Ungluing my eyes may not have been as painful as the uproar clanging away in my head; it was agony enough. I could see my feet, bound together, and the rough stone of the floor below, with an air gap between. I could see my legs, and the scarlet breechclout which I had, when I’d dressed myself up for the evening’s entertainment, donned without a thought that this might be the outcome. Scarlet. Well, I’d chosen the brave old color out of sentiment, and because we struck a blow which might aid Vallia. So they’d stripped us of clothes. Yet they’d left the silver leem masks on, and the reason for this was made at once clear by another voice, harshly dominating, that broke across the girl’s pointed question.

“Aye, you rast. The girl is right. It is you who will pay when our master arrives. Your masks are the badges of your shame and I spit on them and you!”

I swiveled my eyeballs and squinted at the fellow who spoke. That I shared his sentiments would not be believed. He wore bulky armor, and the yellow tuft of feathers in his helmet, and his zhantil mask glittered golden in the light of the becketed torches.

Just so we were kept alive until this fellow’s master arrived... I was so sure that master had to be Pando I had already fathomed out his whole scheme, and approved, and wished I’d thought of it, and determined to put it to the best use of which I was capable as soon as I could.

There were four or five of the zhantil-masked guards and they began an argument among themselves whether or not the leem masks should stay on or come off the captives. I managed to get my eyeballs to swivel to my right and saw the girl hanging as I was hanging, her arms spread out and hooked to the wall by leather thongs. Her body, stripped to a breechclout, as was mine, arched in an instinctive and futile struggle to free herself. She, like me, wore a red breechclout and this — I confess — amused me. It seemed odd. As for the fellow beyond, the glimpse I could catch of him showed a wiry body and a green breechclout. In other circumstances if it came to a fight, my natural ally would be the red and my natural foe would be the green; here they were both Leem Lovers, Lemmites, as the word was, and they could both go hang.

As, by Vox, would I!

Eventually the zhantilman who wanted to keep the leem masks on was overruled. One of his companions, a potbellied individual, said: “I’ll jump up and down on ’em!”

Another one — and, in the nature of these things he was thin and quick — said swiftly: “Aye, dom, you do that. And when you’re finished I’ll melt ’em down. They’ll fetch a fair price down the Boulevard of Silversmiths.”

Thick fingers reached out to unlatch the leem masks, the thin quick fellow merely slashed my latchings away so that the mask fell into his clawed hand. He laughed, a hollow rattle behind his own mask.

I blinked.

With the skills taught me by Deb-Lu I managed to fashion a gyp-face; but it stung like the devil, and I guessed the repeated knocks on the head had done me no good at all. I’d recover fully, thanks to the Sacred Pool of Baptism in far Aphrasöe, but right now I was still muzzy, not quite in command of myself, and feeling as though I’d been in a fight with a leem...

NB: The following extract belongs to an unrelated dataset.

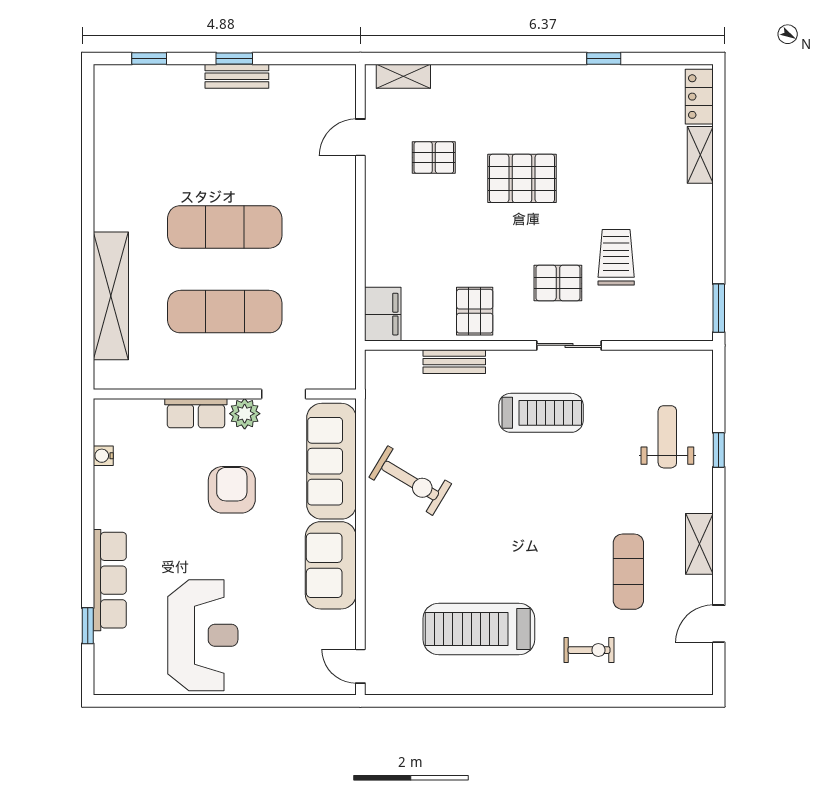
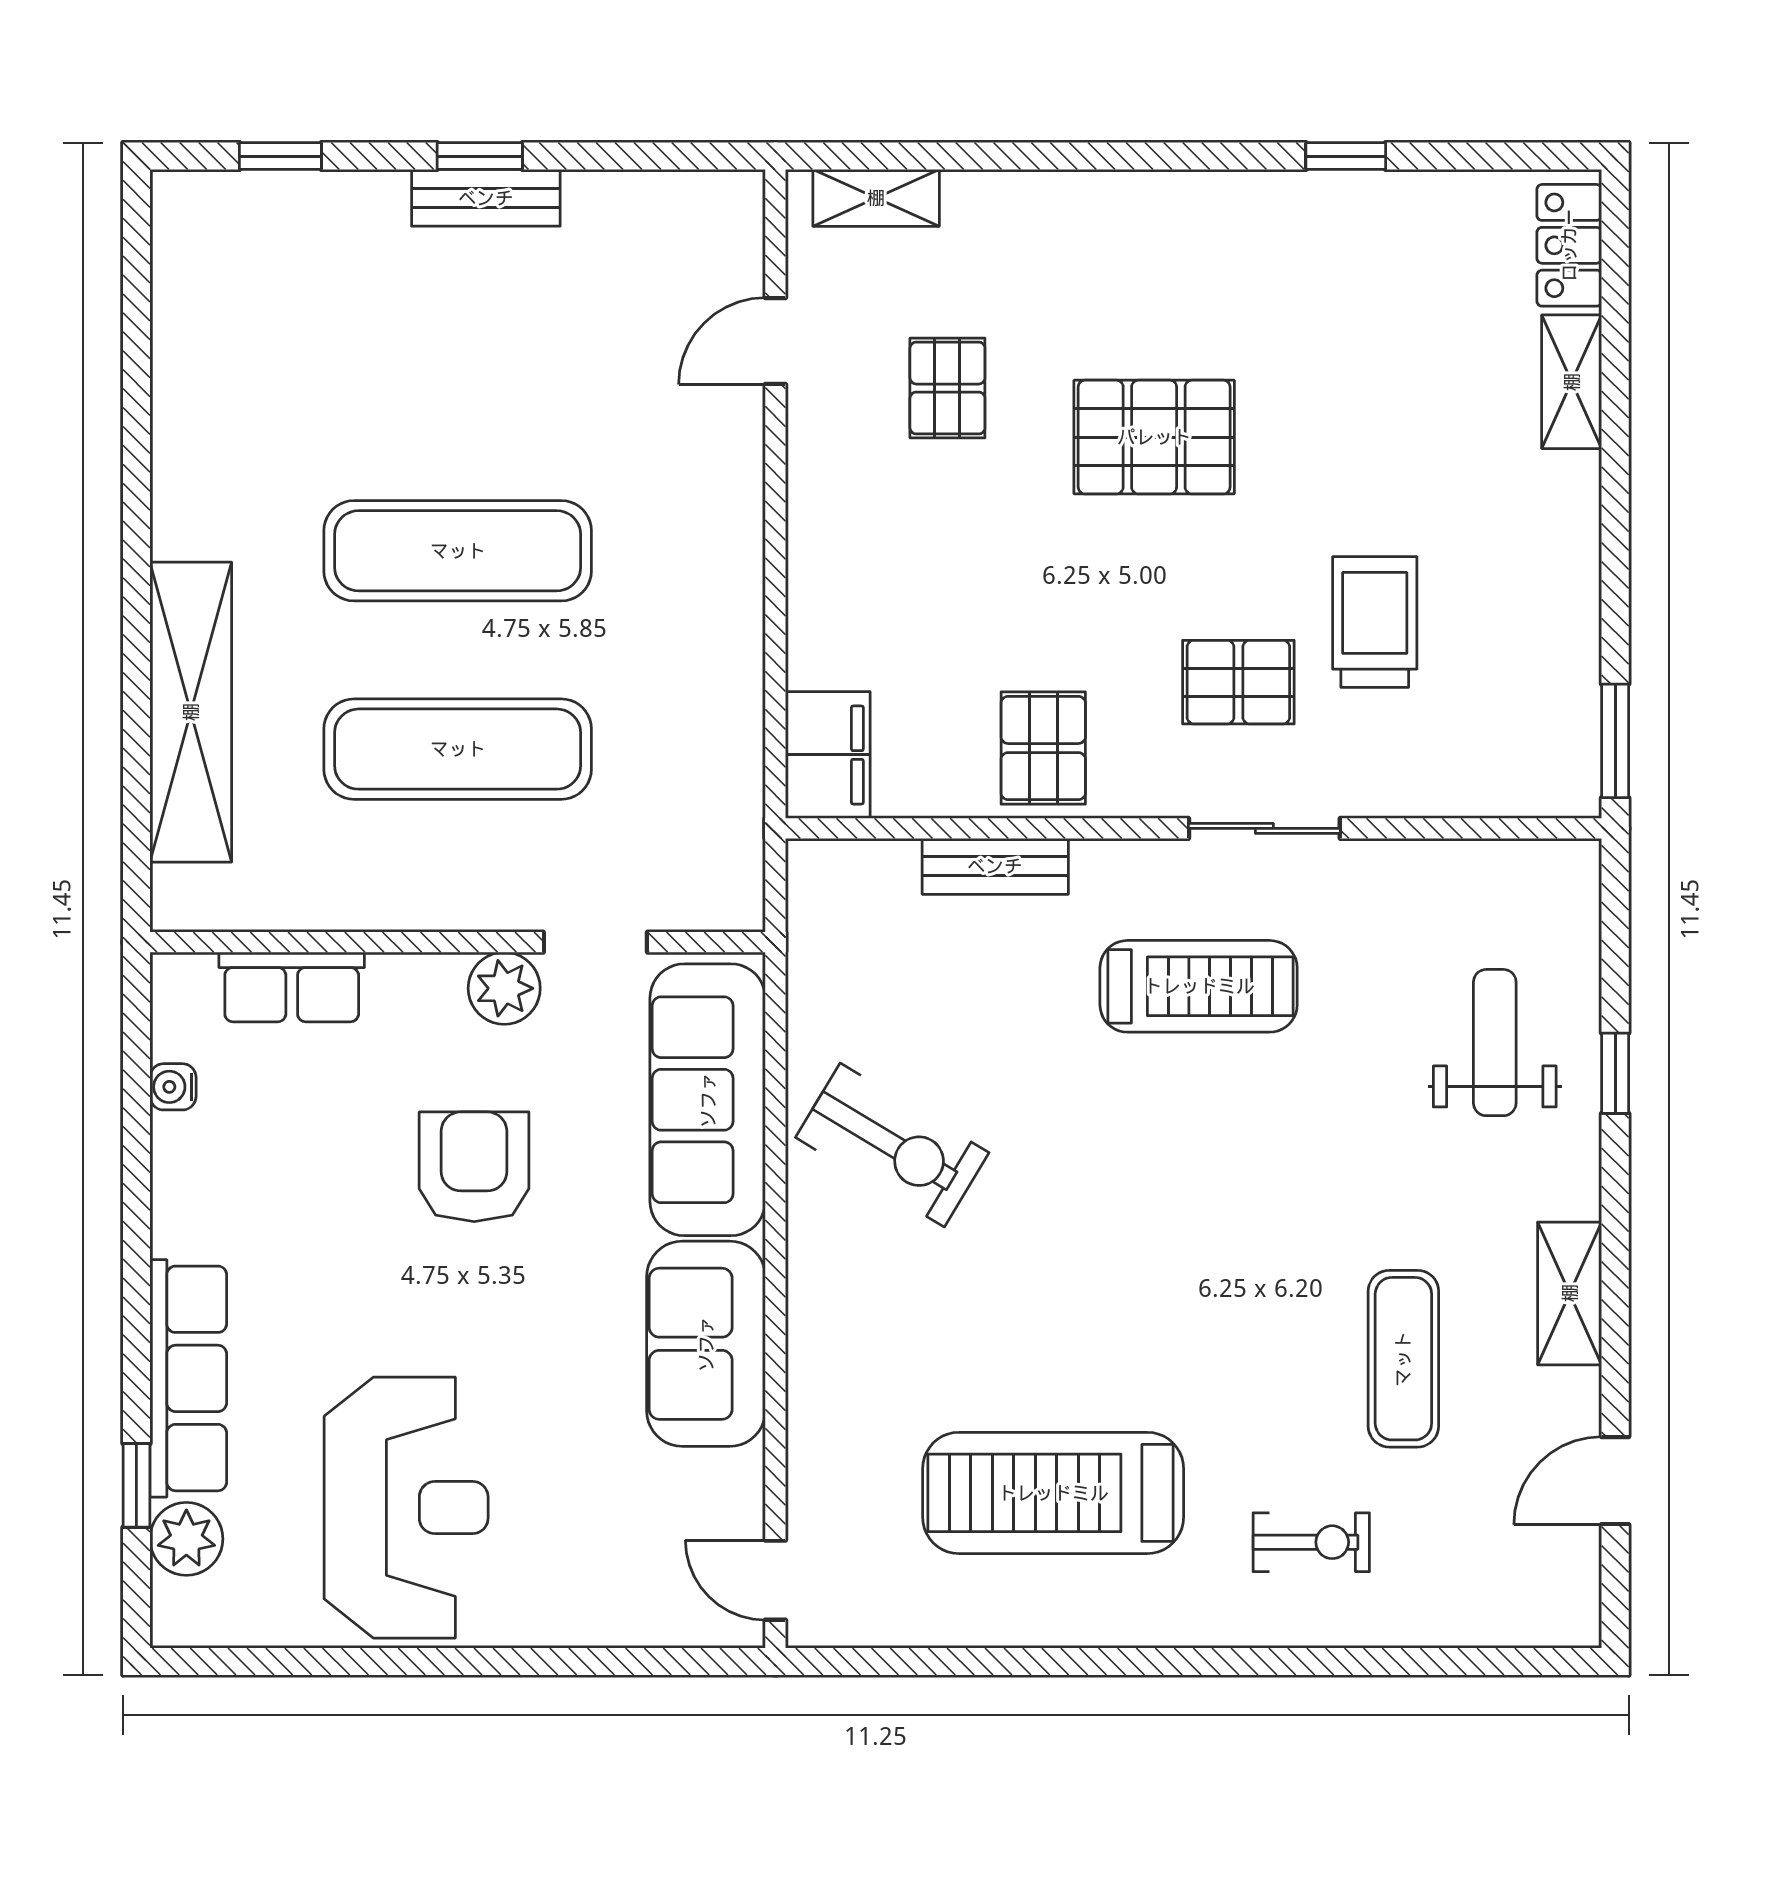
pallet: (434, 157) -> (947, 388), turned 90
row of seats: (196, 413) -> (292, 987), moved
plant: (109, 649) -> (186, 1539), added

My head hanging, I watched dully as the guards, chuckling over their booty, left the cell. The door clanged.

There seemed little chance that this dungeon cell was in the Zhantil Palace. Probably Pando had set up his headquarters for his zhantil masks in a safe house in Port Marsilus. The quicker he got here the better, for I surmised his delay had been caused by the arrangements for this sort of exercise. The problem from his point of view was that the Vadni Dafni, whom he had been trying to rescue, was already rescued.